Ku seka kembali air mata dan meletakkan ponsel Mas Arya di tempat semula. Ia keluar dari kamar mandi dan menatapku dengan senyum dari sana, kemudian ia duduk persis di hadapanku. Seperti biasa, ku ambilkan ia nasi dan lauknya, kemudian kami makan malam bersama tanpa sedikitpun ku nikmati meski Mas Arya terlihat begitu lahap.
"Makananmu selalu enak, itu mengapa aku selalu betah di rumah andai punya waktu lebih banyak," ucap Mas Arya sambil kembali mengambil satu centong nasi.
Pujiannya kini tak lagi membahagiakan, hambar dan membuat hati teriris. Sampai tak berapa lama ponselnya berdering, ku lihat sekilas di layar ponsel sebuah nomor tanpa nama.
"Angkat saja, Mas! Takut penting."
Mas Arya terlihat ragu namun kemudian mengangkatnya sambil berlalu dari tempat makan ini.
"Bentar, ya!" Ia pergi ke ruang tamu. Ku lihat ekspresi wajahnya yang aneh, ada rasa kesal di sana, kemudian berganti sebuah kecemasan, sudah bisa ku pastikan siapa penelpon itu, dia pasti Naya. Pantaskah ku rasakan sakit ini?
"Sayang, ada masalah di kantor, aku harus ke sana." Raut wajah cemas itu kini tak bisa disembunyikan. Ia kemudian berlalu sambil mengecup kening, ku lihat nasi yang baru saja diambilnya belum sedikitpun di makan. Mas Arya berlalu tanpa sempat aku berkata apa pun.
Aku beranjak membenahi meja makan ini. Ku ambil piring kotor dan menyimpannya di wastafel. Seketika, ingatanku kembali pada awal pernikahan.
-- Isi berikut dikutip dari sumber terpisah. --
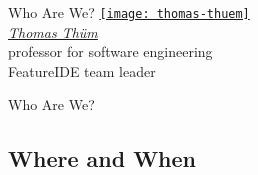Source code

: \begin{frame}{\myframetitle}
	\begin{mycolumns}[animation=none]
		\begin{note}{Who Are We?}
			\centering
			\href{https://www.uni-ulm.de/en/in/sp/team/thuem/}{\texttt{[image: thomas-thuem]}}\\[.5ex]
			\href{https://www.uni-ulm.de/en/in/sp/team/thuem/}{\emph{Thomas Thüm}}\\[.5ex]
			\small professor for software engineering\\[.5ex]
			FeatureIDE team leader
		\end{note}
	\mynextcolumn
		\begin{note}{Who Are We?} %
			\centering
		\end{note}
	\end{mycolumns}
\end{frame}

\subsection{Where and When}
Dulu, kita hanya memiliki lima buah piring, tiga buah gelas yang satunya kita pakai bersama. Untuk b******a kita pun hanya memiliki sebuah kasur usang, sungguh aku datang padamu bukan karena kamu seorang berada, Mas. Aku mencintaimu tanpa syarat, seperti kamu yang kupikir awalnya begitu. Namun ternyata aku salah, kamu korbankan hati wanita lain, bahkan ada dua nyawa di sana.
Kini ... Hidup kita sudah jauh lebih baik, Mas. Ada keringat dan air mata untuk kita sampai ke tahap ini. Sungguh aku bersamamu bukan karena harta sama sekali. Aku pun masih menghormati segala kebaikanmu dan cinta ini masih tetap sama. Karena kebersamaan kita selama ini ku rajut dengan kasih sayang, walau kini segenap perasaanku hancur karena sayap kita sudah patah. Atau mungkin aku yang sesungguhnya telah mematahkan sayap itu, Mas?
Demi Allah, aku tak ingin menangis, aku ingin sadar diri sebagai wanita yang ternyata kedua, tapi aku hanya wanita biasa, bisa runtuh juga, aku sakit, aku terluka, aku ingin bertahan, tapi bolehkah? Akankah bahagia setelah ku tahu semuanya? Aku rasa tidak, Mas! Semua tidak akan lagi sama.
Setelah dapur bersih, aku naik ke atas, kembali membenamkan diri di bawah selimut. Ku raih ponsel, waktu menunjukkan pukul tujuh malam. Ku mainkan ponsel itu, mencari nama adik dan ibu mertuaku, ingin menelpon untuk menanyakan hal ini. Apa dasar mereka menyembunyikan semua selama ini dengan begitu rapi, tanpa sedikitpun aku menaruh curiga. Atau memang aku yang terlalu bodoh tidak menyadari semuanya?
"Hallo, Mbak." Suara Tania adik ipar ku menjawab ramah di sana. Ia selalu begitu, menyambutku dengan ramah, bergelayut manja tanpa sedikitpun jarak bila aku seorang ipar. Aku pun menyayanginya segenap jiwa seperti adikku sendiri.
"Tan ... Mbak mau bertanya sesuatu."
"Iya, Mbak kenapa. Mbak baik-baik aja, kan?"
"Kamu harus jawab jujur, ya."
"Ada apa sih, Mba? Aku jadi deg-degan."
Aku menghela napas, memejamkan mata dan mengumpulkan kekuatan.
"Apa ada nama lain di keluarga kalian sebagai istri Mas Azzam?"
Hening tercipta sejenak, aku menunggu jawabannya. Aku biarkan semua kehancuran ini semakin remuk redam, sampai aku bisa kemana menentukan langkah kaki yang sudah pincang ini.